■ Exercises to complete:
#1 Answer these about the butterbur profile:
(a) Where is butterbur native?
(b) What did the Greeks name the plant?
(c) When fully extended, what color are the flower spikes at the base?
#2 From the butterbur profile, quote the stretch from "Habitat: Butterbur is" through "to Northern America.".

■ Document excerpt:

%%

Botanical Name: Petasites hybridus.
Other Common Names: Common butterbur, sweet coltsfoot, blatterdock, bogshorns, butter-dock, butterly dock, capdockin, flapperdock, and langwort.
Habitat: Butterbur is native to mainland Europe, as far north as Scandinavia.
It also grows in Western Asia and has been successfully introduced to Northern America.
It typically will grow in shady places or beside waterways. It also grows well in wet meadows, copses, marshes, flood plains, washes, and damp roadsides.
Description: Butterbur plant has huge leaves resembling the leaves of the rhubarb.
The leaves, which grow big enough to protect a person’s head from the sun or the rain, caused the Greeks to name it the hatplant.
The flowers grow before the leaves usually in February. The pink flower stalks push their way through the earth looking similar to the mushroom. When fully extended, the flower spikes are purple at the base, with pale reddish-lilac flowers.
Plant Parts Used: The leaves, flowers, stems and roots.
Therapeutic Benefits and Uses of Butterbur and Claims
The root and the leaves operate in all the following capacities: analgesic, anti-spasmodic, anti-inflammatory, cardiotonic, diaphoretic and diuretic.
Historically, the dried powdered root was mixed with wine and used as a medicine against the plague and other related diseases.

%%

■ Information supplied:
%%

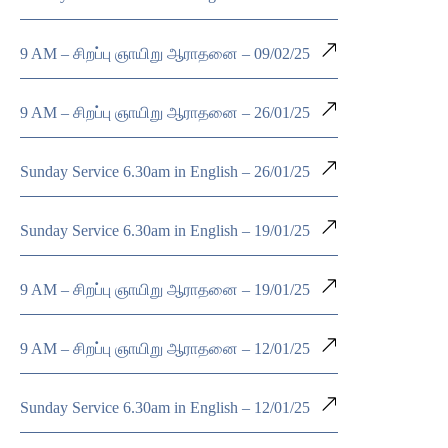
9 AM – சிறப்பு ஞாயிறு ஆராதனை – 09/02/25
9 AM – சிறப்பு ஞாயிறு ஆராதனை – 26/01/25
Sunday Service 6.30am in English – 26/01/25
Sunday Service 6.30am in English – 19/01/25
9 AM – சிறப்பு ஞாயிறு ஆராதனை – 19/01/25
9 AM – சிறப்பு ஞாயிறு ஆராதனை – 12/01/25
Sunday Service 6.30am in English – 12/01/25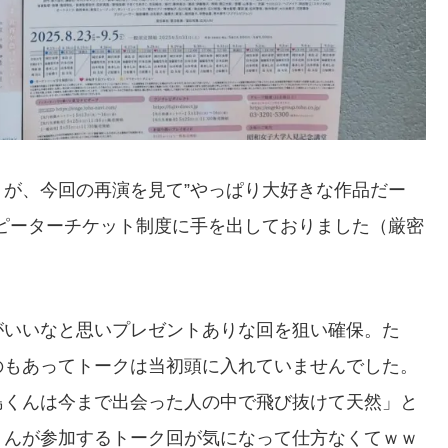
が、今回の再演を見て”やっぱり大好きな作品だー
ピーターチケット制度に手を出しておりました（厳密
がいいなと思いプレゼントありな回を狙い確保。た
のもあってトークは当初頭に入れていませんでした。
島くんは今まで出会った人の中で飛び抜けて天然」と
くんが参加するトーク回が気になって仕方なくてｗｗ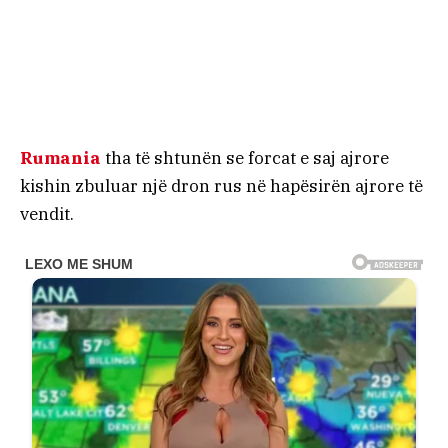
Rumania
tha të shtunën se forcat e saj ajrore
kishin zbuluar një dron rus në hapësirën ajrore të
vendit.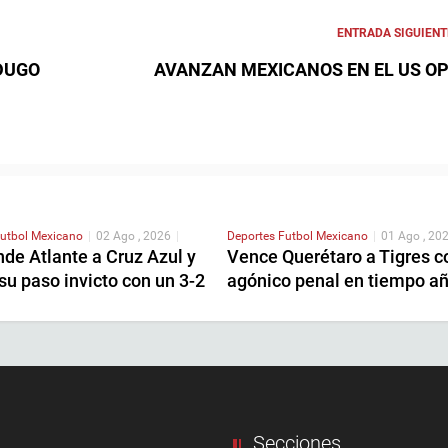
ENTRADA SIGUIENT
DUGO
AVANZAN MEXICANOS EN EL US O
utbol Mexicano
|
02 Ago , 2026
|
Deportes
Futbol Mexicano
|
01 Ago , 20
de Atlante a Cruz Azul y
Vence Querétaro a Tigres c
u paso invicto con un 3-2
agónico penal en tiempo a
Secciones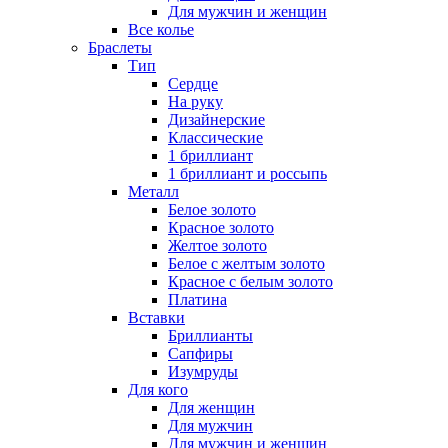
Для мужчин и женщин
Все колье
Браслеты
Тип
Сердце
На руку
Дизайнерские
Классические
1 бриллиант
1 бриллиант и россыпь
Металл
Белое золото
Красное золото
Желтое золото
Белое с желтым золото
Красное с белым золото
Платина
Вставки
Бриллианты
Сапфиры
Изумруды
Для кого
Для женщин
Для мужчин
Для мужчин и женщин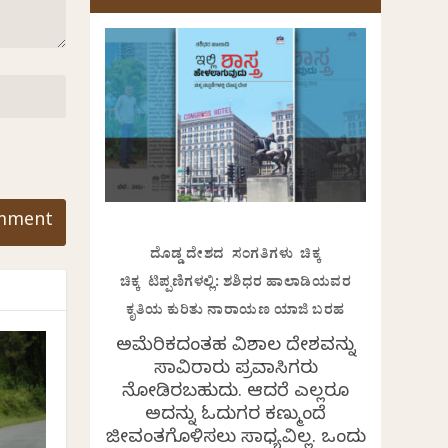
ದೊಡ್ಡ ದೇಶದ ಸಂಗತಿಗಳು ಚಿಕ್ಕ
ಚಿಕ್ಕ ಟಿಪ್ಪಣಿಗಳಲ್ಲಿ: ಶಶಿಧರ ಹಾಲಾಡಿಯವರ
ಕೃತಿಯ ಕುರಿತು ನಾರಾಯಣ ಯಾಜಿ ಬರಹ
ಅಮೆರಿಕದಂತಹ ವಿಶಾಲ ದೇಶವನ್ನು
ಸಾವಿರಾರು ಪ್ರವಾಸಿಗರು
ನೋಡಿರಬಹುದು. ಆದರೆ ಎಲ್ಲರೂ
ಅದನ್ನು ಓದುಗರ ಕಣ್ಮುಂದೆ
ಜೀವಂತಗೊಳಿಸಲು ಸಾಧ್ಯವಿಲ್ಲ. ಒಂದು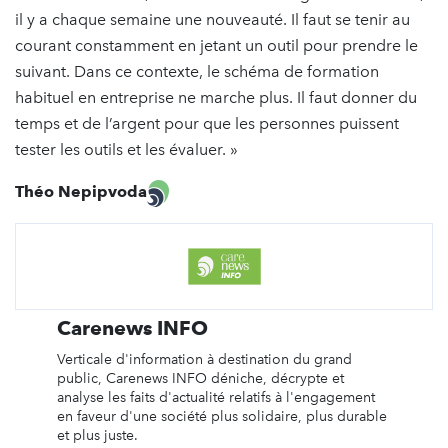
il y a chaque semaine une nouveauté. Il faut se tenir au
courant constamment en jetant un outil pour prendre le
suivant. Dans ce contexte, le schéma de formation
habituel en entreprise ne marche plus. Il faut donner du
temps et de l’argent pour que les personnes puissent
tester les outils et les évaluer. »
Théo Nepipvoda
Carenews INFO
Verticale d'information à destination du grand
public, Carenews INFO déniche, décrypte et
analyse les faits d'actualité relatifs à l'engagement
en faveur d'une société plus solidaire, plus durable
et plus juste.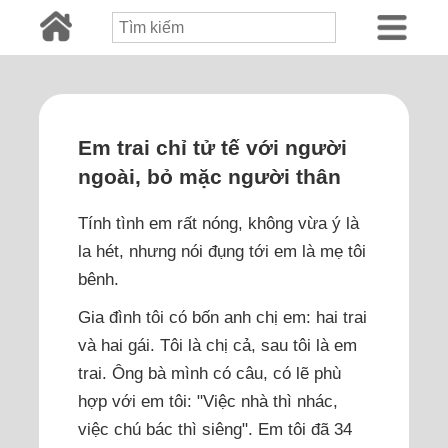
Em trai chỉ tử tế với người
ngoài, bỏ mặc người thân
Tính tình em rất nóng, không vừa ý là
la hét, nhưng nói đụng tới em là mẹ tôi
bênh.
Gia đình tôi có bốn anh chị em: hai trai
và hai gái. Tôi là chị cả, sau tôi là em
trai. Ông bà mình có câu, có lẽ phù
hợp với em tôi: "Việc nhà thì nhác,
việc chú bác thì siêng". Em tôi đã 34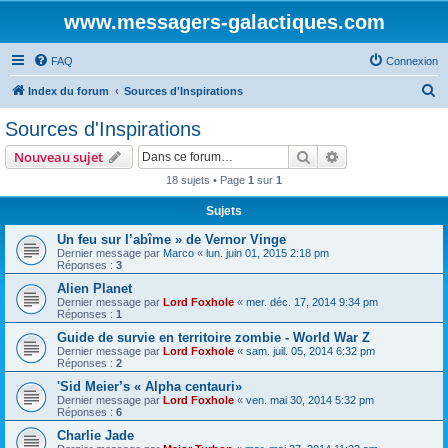
www.messagers-galactiques.com
FAQ
Connexion
R
Index du forum
Sources d'Inspirations
e
Sources d'Inspirations
c
Rechercher
Recherche avanc
Nouveau sujet
h
18 sujets • Page
1
sur
1
e
Sujets
r
c
Un feu sur l’abîme » de Vernor Vinge
Dernier message par
Marco
«
lun. juin 01, 2015 2:18 pm
h
Réponses :
3
e
Alien Planet
Dernier message par
Lord Foxhole
«
mer. déc. 17, 2014 9:34 pm
r
Réponses :
1
Guide de survie en territoire zombie - World War Z
Dernier message par
Lord Foxhole
«
sam. juil. 05, 2014 6:32 pm
Réponses :
2
'Sid Meier’s « Alpha centauri»
Dernier message par
Lord Foxhole
«
ven. mai 30, 2014 5:32 pm
Réponses :
6
Charlie Jade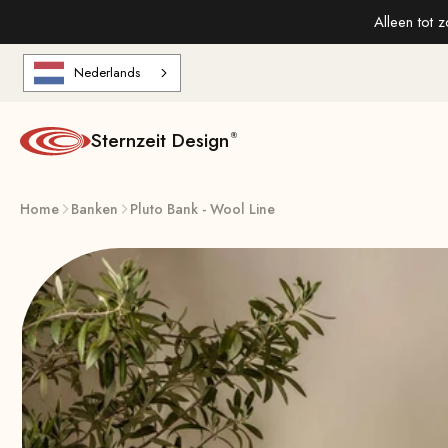
Naar de inhoud gaan
Alleen tot 
Nederlands
Sternzeit Design
Home
Banken
Pluto Bank - Wool Line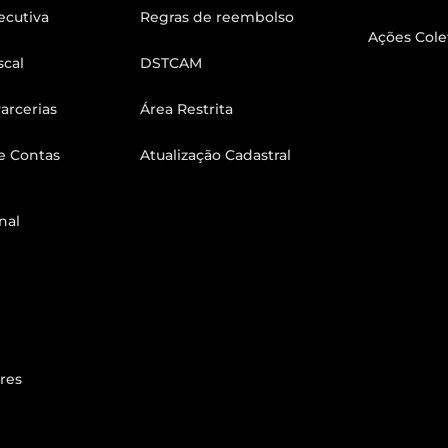
ecutiva
Regras de reembolso
Ações Cole
scal
DSTCAM
arcerias
Área Restrita
e Contas
Atualização Cadastral
nal
res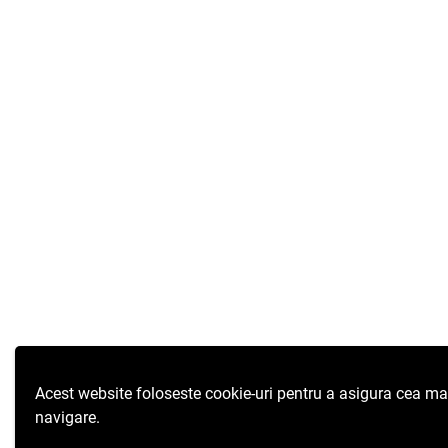
Acest website foloseste cookie-uri pentru a asigura cea ma
navigare.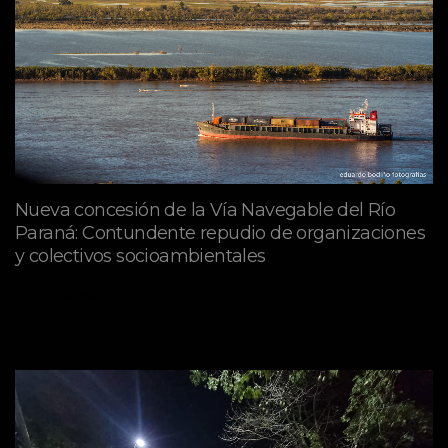
Nueva concesión de la Vía Navegable del Río
Paraná: Contundente repudio de organizaciones
y colectivos socioambientales
julio 02, 2026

%%

■ Answer section:
#1
(a) Mainland Europe, as far north as Scandinavia.
(b) The hatplant.
(c) Purple.

#2
Habitat: Butterbur is native to mainland Europe, as far north as Scandinavia.
It also grows in Western Asia and has been successfully introduced to Northern America.